* **What is being asked**
The line containing "X2181691D3*" marks the start. Return it and every later line of the listing below exactly, ending with the last one.

* **Material shown**
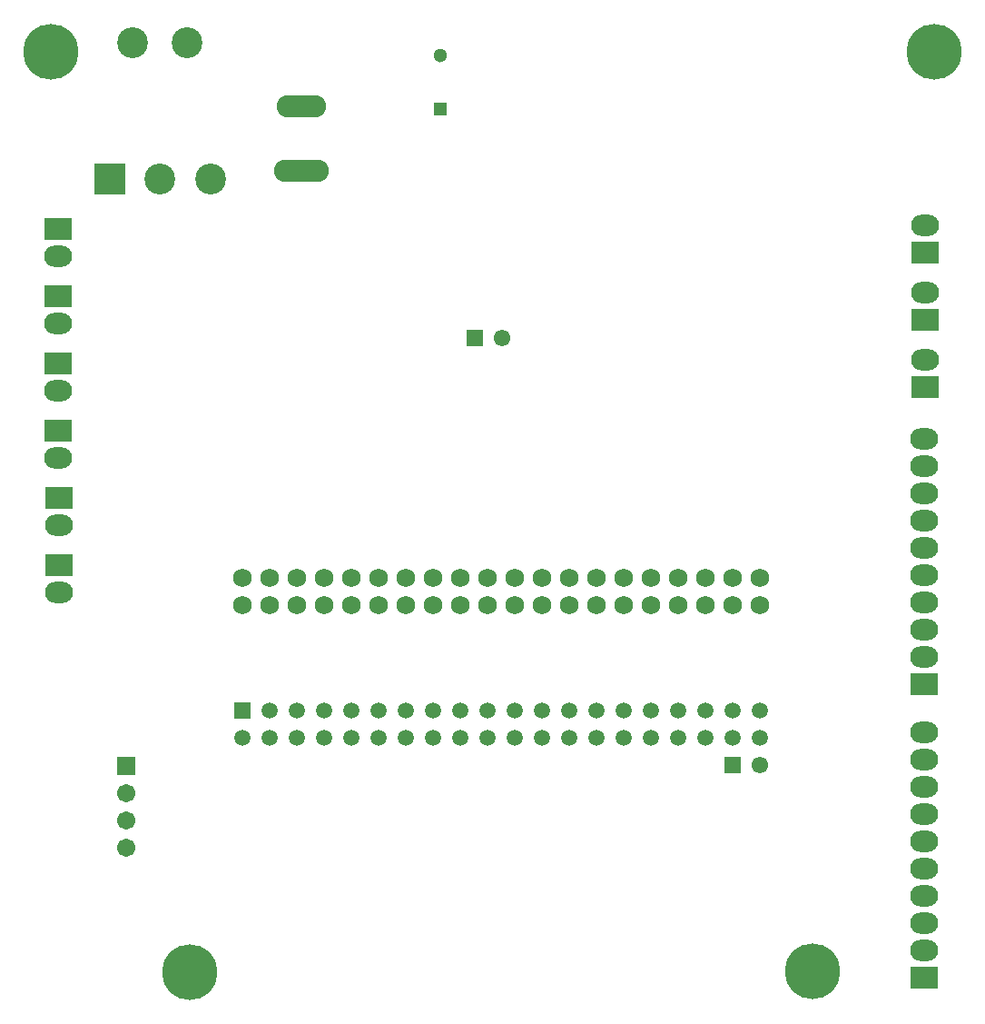
<source format=gbr>
G04 DipTrace 4.3.0.5*
G04 BottomMask.gbr*
%MOIN*%
G04 #@! TF.FileFunction,Soldermask,Bot*
G04 #@! TF.Part,Single*
%ADD93C,0.113189*%
%ADD97R,0.113189X0.113189*%
%ADD111C,0.203937*%
%ADD115C,0.068898*%
%ADD116C,0.061024*%
%ADD121R,0.061024X0.061024*%
%ADD123C,0.067323*%
%ADD127R,0.067323X0.067323*%
%ADD129C,0.058976*%
%ADD133R,0.058976X0.058976*%
%ADD135O,0.181102X0.082677*%
%ADD138O,0.200787X0.082677*%
%ADD140O,0.102362X0.07874*%
%ADD143R,0.102362X0.07874*%
%ADD157C,0.051181*%
%ADD158R,0.051181X0.051181*%
%FSLAX26Y26*%
G04*
G70*
G90*
G75*
G01*
G04 BotMask*
%LPD*%
D158*
X1956200Y3740264D3*
D157*
Y3937115D3*
D143*
X553920Y3301050D3*
D140*
X553931Y3201050D3*
D143*
X553840Y3054789D3*
D140*
Y2954789D3*
D143*
X553857Y2808029D3*
D140*
X553868Y2708029D3*
D143*
X3734741Y3215460D3*
D140*
Y3315460D3*
D143*
X3734952Y2968699D3*
D140*
Y3068699D3*
D143*
X3734550Y2721930D3*
D140*
Y2821930D3*
D143*
X553529Y2561199D3*
D140*
Y2461199D3*
D143*
X554321Y2315069D3*
D140*
Y2215069D3*
D143*
X554129Y2067669D3*
D140*
Y1967669D3*
D138*
X1444221Y3514289D3*
D135*
Y3750510D3*
D133*
X1228280Y1534520D3*
D129*
X1328280D3*
X1428280D3*
X1528280D3*
X1628280D3*
X1728280D3*
X1828280D3*
X1928280D3*
X2028280D3*
X2128280D3*
X2228280D3*
X2328280D3*
X2428280D3*
X2528280D3*
X2628280D3*
X2728280D3*
X2828280D3*
X2928280D3*
X3028280D3*
X3128280D3*
X1228280Y1434520D3*
X1328280D3*
X1428280D3*
X1528280D3*
X1628280D3*
X1728280D3*
X1828280D3*
X1928280D3*
X2028280D3*
X2128280D3*
X2228280D3*
X2328280D3*
X2428280D3*
X2528280D3*
X2628280D3*
X2728280D3*
X2828280D3*
X2928280D3*
X3028280D3*
X3128280D3*
D127*
X803031Y1330789D3*
D123*
Y1230789D3*
Y1130789D3*
Y1030789D3*
D121*
X3028262Y1334460D3*
D116*
X3128262D3*
D143*
X3732171Y1631620D3*
D140*
Y1731620D3*
Y1831620D3*
Y1931620D3*
Y2031620D3*
Y2131620D3*
Y2231620D3*
Y2331620D3*
Y2431620D3*
Y2531620D3*
D143*
X3731721Y555250D3*
D140*
Y655250D3*
Y755250D3*
Y855250D3*
Y955250D3*
Y1055250D3*
Y1155250D3*
Y1255250D3*
Y1355250D3*
Y1455250D3*
D121*
X2081691Y2900499D3*
D116*
X2181691D3*
D115*
X1228541Y1920840D3*
Y2020840D3*
X1328541Y1920840D3*
Y2020840D3*
X1428541Y1920840D3*
Y2020840D3*
X1528541Y1920840D3*
Y2020840D3*
X1628541D3*
Y1920840D3*
X1728541Y2020840D3*
Y1920840D3*
X1828541Y2020840D3*
Y1920840D3*
X1928541D3*
Y2020840D3*
X2028541Y1920840D3*
Y2020840D3*
X2128541Y1920840D3*
Y2020840D3*
X2228541Y1920840D3*
Y2020840D3*
X2328541Y1920840D3*
Y2020840D3*
X2428541Y1920840D3*
Y2020840D3*
X2528541Y1920840D3*
Y2020840D3*
X2628541Y1920840D3*
Y2020840D3*
X2728541Y1920840D3*
Y2020840D3*
X2828541Y1920840D3*
Y2020840D3*
X2928541Y1920840D3*
Y2020840D3*
X3028541Y1920840D3*
Y2020840D3*
X3128541Y1920840D3*
Y2020840D3*
D111*
X3321381Y577940D3*
X3768700Y3951190D3*
X527121D3*
X1035591Y576310D3*
D97*
X740691Y3485739D3*
D93*
X925730D3*
X1110770D3*
X825730Y3985739D3*
X1025730D3*
M02*

</source>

* **Written answer**
X2181691D3*
D115*
X1228541Y1920840D3*
Y2020840D3*
X1328541Y1920840D3*
Y2020840D3*
X1428541Y1920840D3*
Y2020840D3*
X1528541Y1920840D3*
Y2020840D3*
X1628541D3*
Y1920840D3*
X1728541Y2020840D3*
Y1920840D3*
X1828541Y2020840D3*
Y1920840D3*
X1928541D3*
Y2020840D3*
X2028541Y1920840D3*
Y2020840D3*
X2128541Y1920840D3*
Y2020840D3*
X2228541Y1920840D3*
Y2020840D3*
X2328541Y1920840D3*
Y2020840D3*
X2428541Y1920840D3*
Y2020840D3*
X2528541Y1920840D3*
Y2020840D3*
X2628541Y1920840D3*
Y2020840D3*
X2728541Y1920840D3*
Y2020840D3*
X2828541Y1920840D3*
Y2020840D3*
X2928541Y1920840D3*
Y2020840D3*
X3028541Y1920840D3*
Y2020840D3*
X3128541Y1920840D3*
Y2020840D3*
D111*
X3321381Y577940D3*
X3768700Y3951190D3*
X527121D3*
X1035591Y576310D3*
D97*
X740691Y3485739D3*
D93*
X925730D3*
X1110770D3*
X825730Y3985739D3*
X1025730D3*
M02*

</source>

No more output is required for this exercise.